:: THE DATA ::
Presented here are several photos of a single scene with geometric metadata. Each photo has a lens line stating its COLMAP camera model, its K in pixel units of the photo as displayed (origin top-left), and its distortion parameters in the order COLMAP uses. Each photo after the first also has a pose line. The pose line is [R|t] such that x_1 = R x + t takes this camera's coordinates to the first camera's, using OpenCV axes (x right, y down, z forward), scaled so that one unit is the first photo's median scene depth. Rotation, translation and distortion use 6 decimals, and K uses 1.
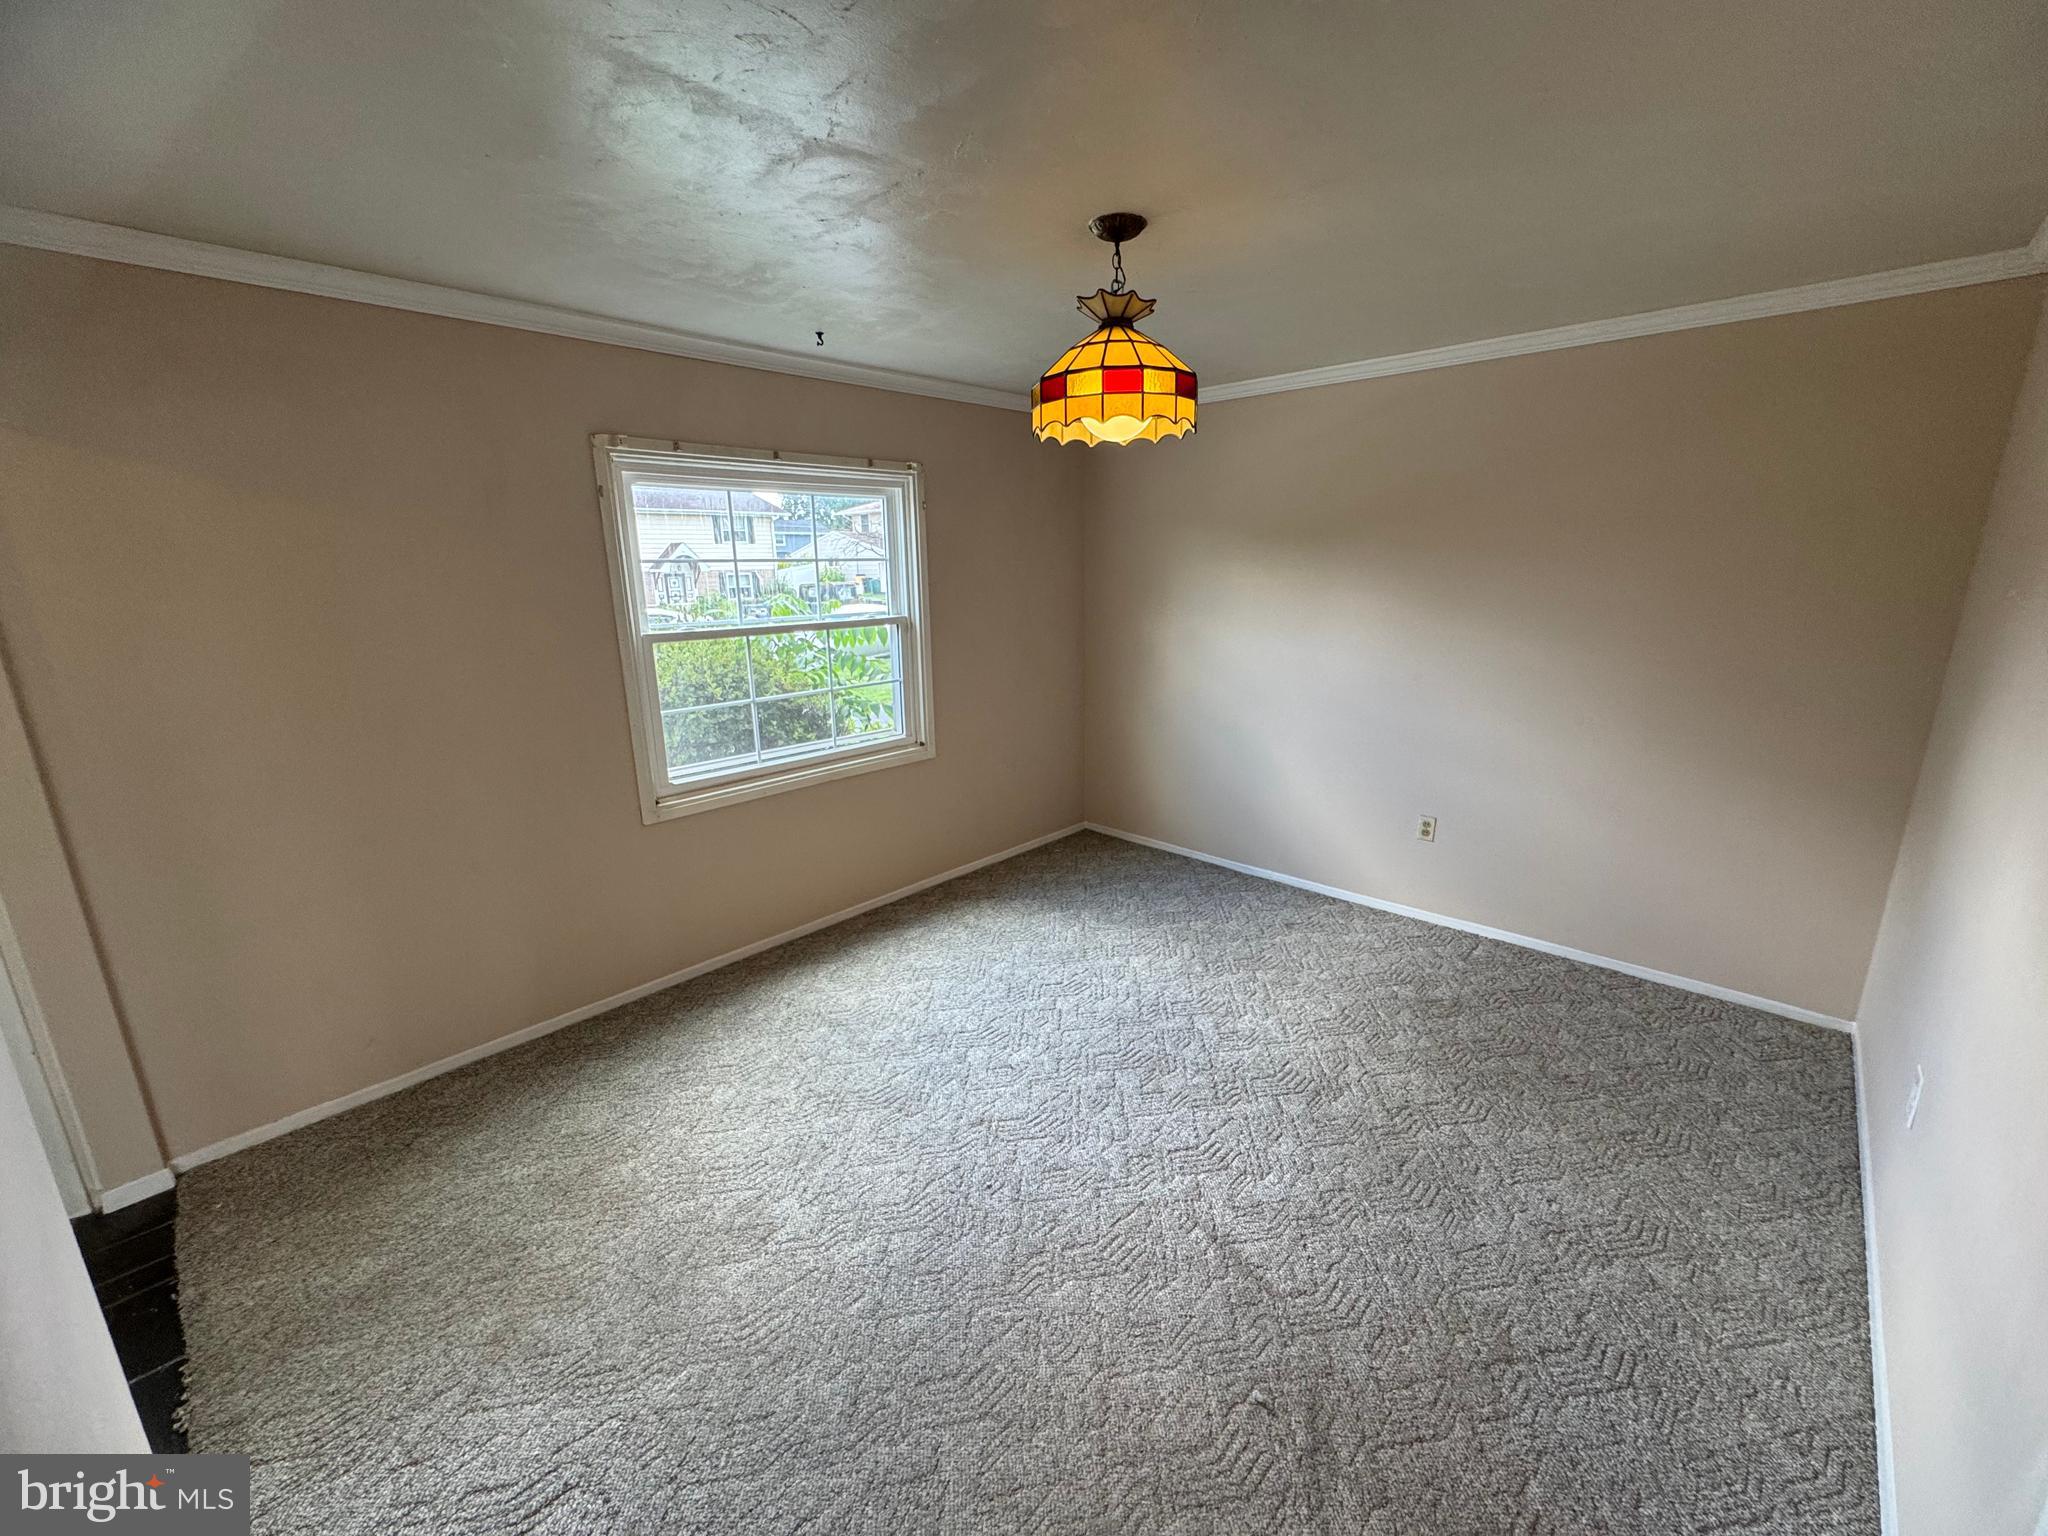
lens RADIAL K [[824.0, 0, 1019.7], [0, 824.0, 776.5], [0, 0, 1]] dist [-0.002039, -0.000192]
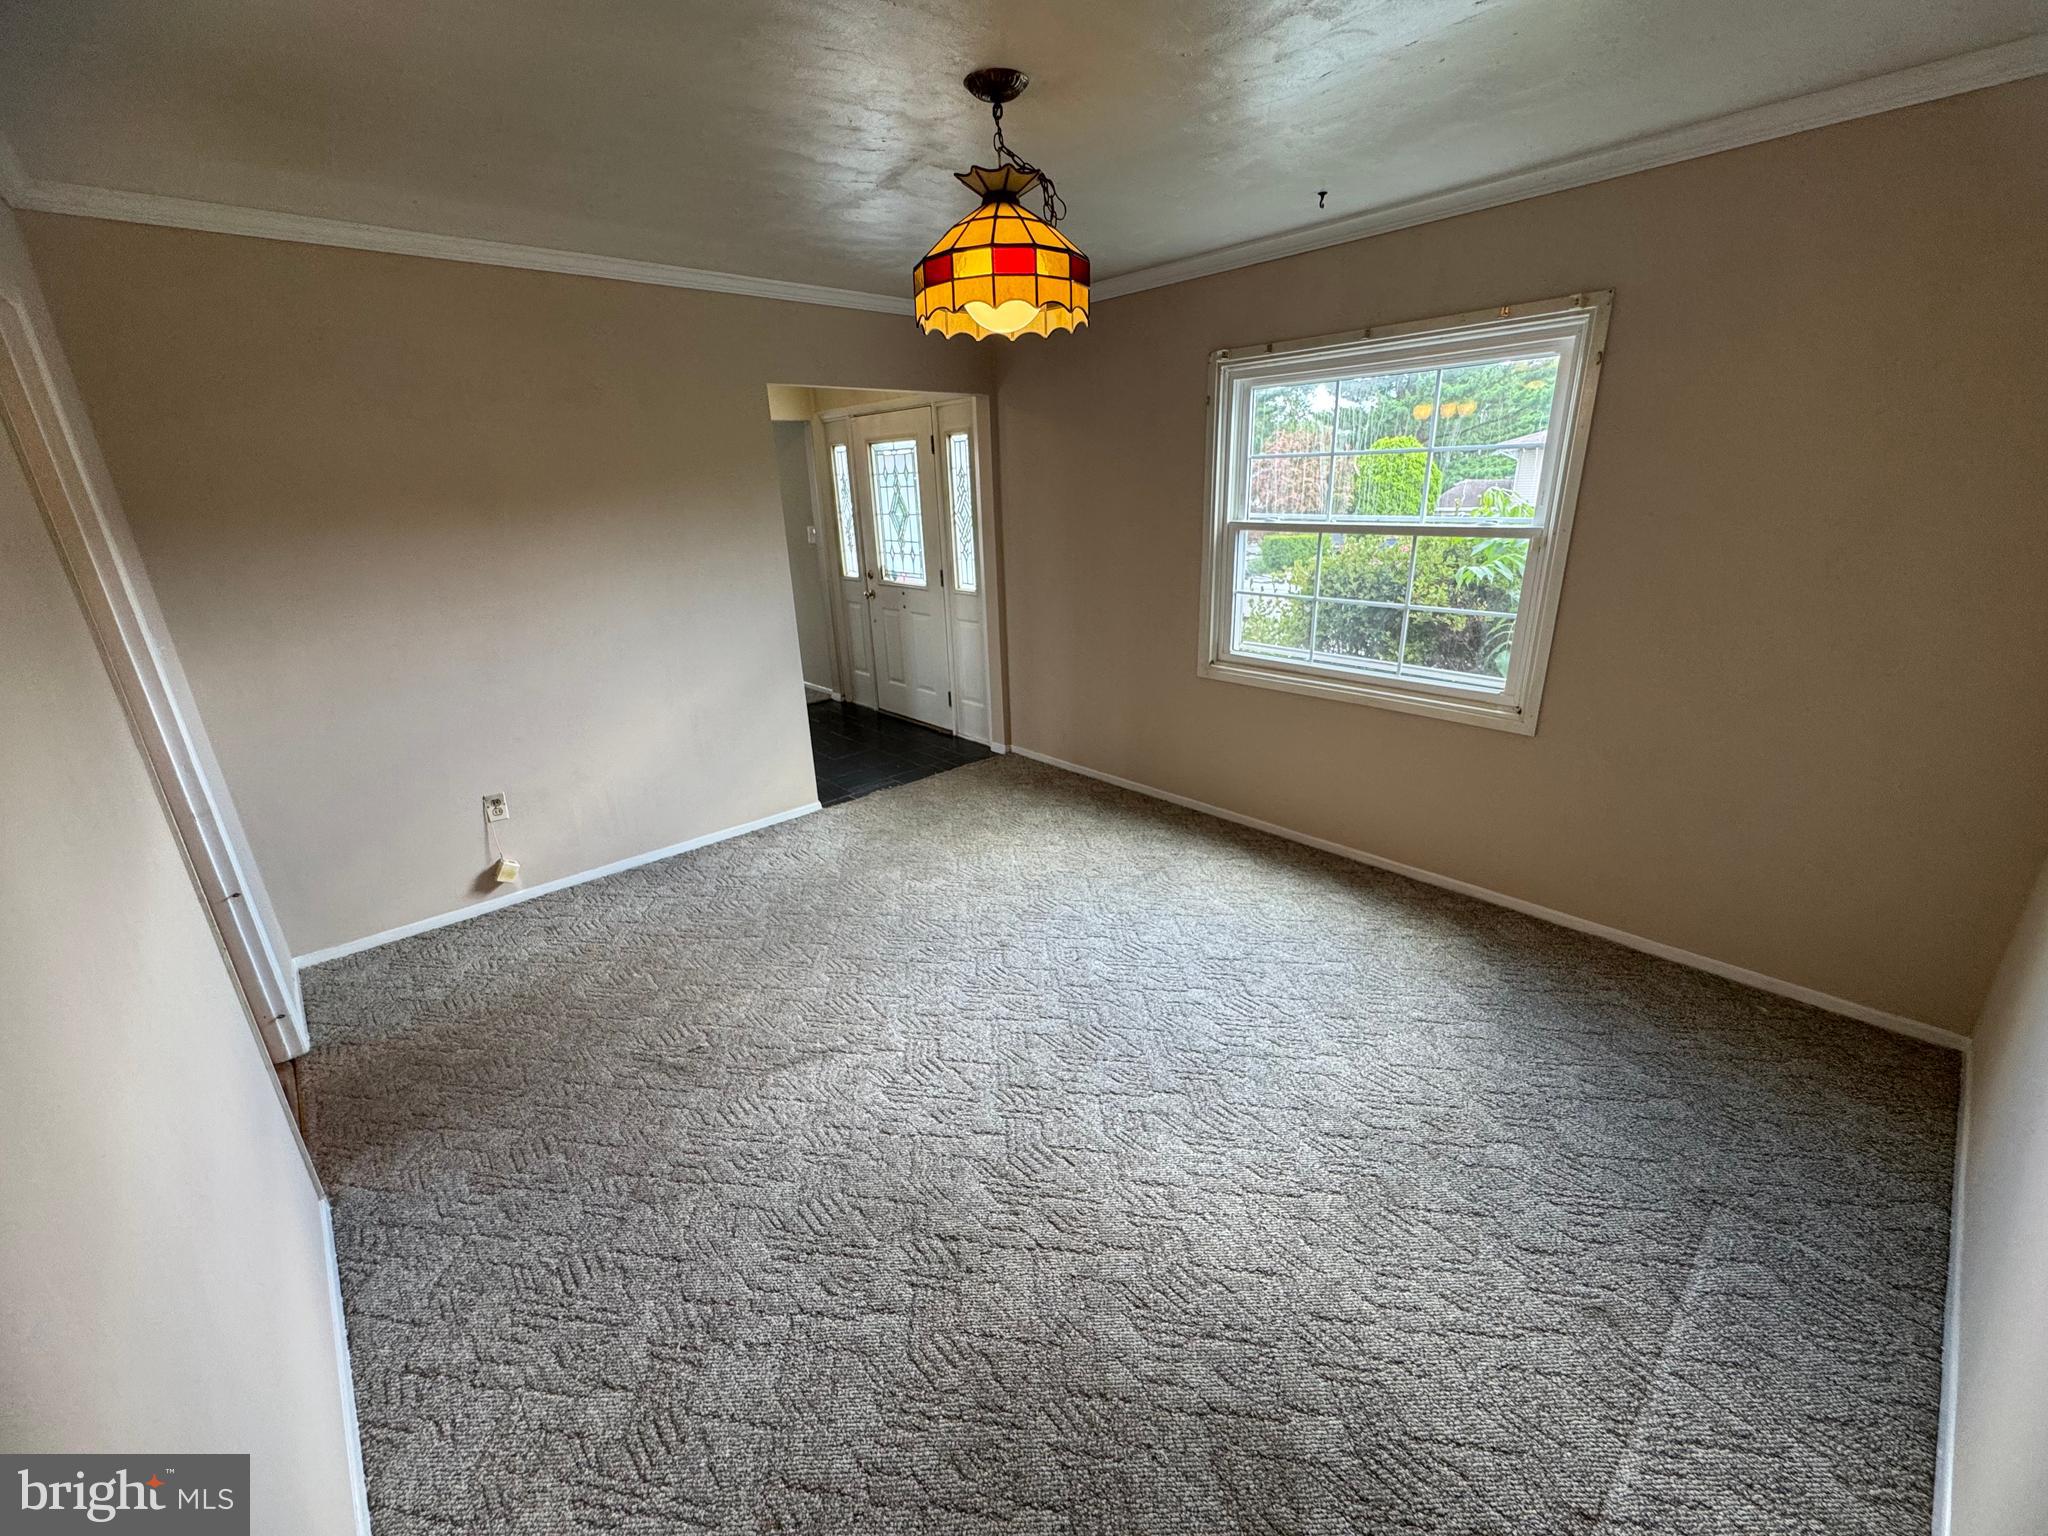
lens RADIAL K [[824.0, 0, 1023.2], [0, 824.0, 770.3], [0, 0, 1]] dist [-0.002039, -0.000192]
pose [[-0.075653, 0.349470, -0.933888, 0.862203], [-0.221916, 0.907183, 0.357453, -0.218721], [0.972127, 0.234287, 0.008922, 0.836970]]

:: TASK DESCRIPTION ::
Edit these lines so that "geometric" becomes "spatial" and nothing else changes, and don't include the pictures.

:: RESPONSE TO THIS TASK ::
Presented here are several photos of a single scene with spatial metadata. Each photo has a lens line stating its COLMAP camera model, its K in pixel units of the photo as displayed (origin top-left), and its distortion parameters in the order COLMAP uses. Each photo after the first also has a pose line. The pose line is [R|t] such that x_1 = R x + t takes this camera's coordinates to the first camera's, using OpenCV axes (x right, y down, z forward), scaled so that one unit is the first photo's median scene depth. Rotation, translation and distortion use 6 decimals, and K uses 1.
lens RADIAL K [[824.0, 0, 1019.7], [0, 824.0, 776.5], [0, 0, 1]] dist [-0.002039, -0.000192]
lens RADIAL K [[824.0, 0, 1023.2], [0, 824.0, 770.3], [0, 0, 1]] dist [-0.002039, -0.000192]
pose [[-0.075653, 0.349470, -0.933888, 0.862203], [-0.221916, 0.907183, 0.357453, -0.218721], [0.972127, 0.234287, 0.008922, 0.836970]]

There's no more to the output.